[Opening Extracted information section]

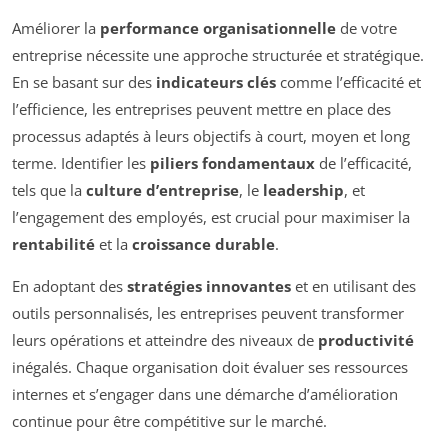
Améliorer la
performance organisationnelle
de votre
entreprise nécessite une approche structurée et stratégique.
En se basant sur des
indicateurs clés
comme l’efficacité et
l’efficience, les entreprises peuvent mettre en place des
processus adaptés à leurs objectifs à court, moyen et long
terme. Identifier les
piliers fondamentaux
de l’efficacité,
tels que la
culture d’entreprise
, le
leadership
, et
l’engagement des employés, est crucial pour maximiser la
rentabilité
et la
croissance durable
.
En adoptant des
stratégies innovantes
et en utilisant des
outils personnalisés, les entreprises peuvent transformer
leurs opérations et atteindre des niveaux de
productivité
inégalés. Chaque organisation doit évaluer ses ressources
internes et s’engager dans une démarche d’amélioration
continue pour être compétitive sur le marché.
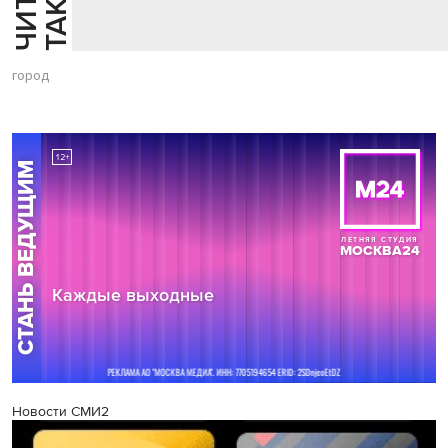
Й
Е
город
Новости СМИ2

[Closing Extracted information section]

* Exercise description
Put every line of text from the items above into a numbered list, skipping any blank lines. Leave the pictures out of your answer.

* Solution for this problem
1. Améliorer la
2. performance organisationnelle
3. de votre
4. entreprise nécessite une approche structurée et stratégique.
5. En se basant sur des
6. indicateurs clés
7. comme l’efficacité et
8. l’efficience, les entreprises peuvent mettre en place des
9. processus adaptés à leurs objectifs à court, moyen et long
10. terme. Identifier les
11. piliers fondamentaux
12. de l’efficacité,
13. tels que la
14. culture d’entreprise
15. , le
16. leadership
17. , et
18. l’engagement des employés, est crucial pour maximiser la
19. rentabilité
20. et la
21. croissance durable
22. .
23. En adoptant des
24. stratégies innovantes
25. et en utilisant des
26. outils personnalisés, les entreprises peuvent transformer
27. leurs opérations et atteindre des niveaux de
28. productivité
29. inégalés. Chaque organisation doit évaluer ses ressources
30. internes et s’engager dans une démarche d’amélioration
31. continue pour être compétitive sur le marché.
32. Й
33. Е
34. город
35. Новости СМИ2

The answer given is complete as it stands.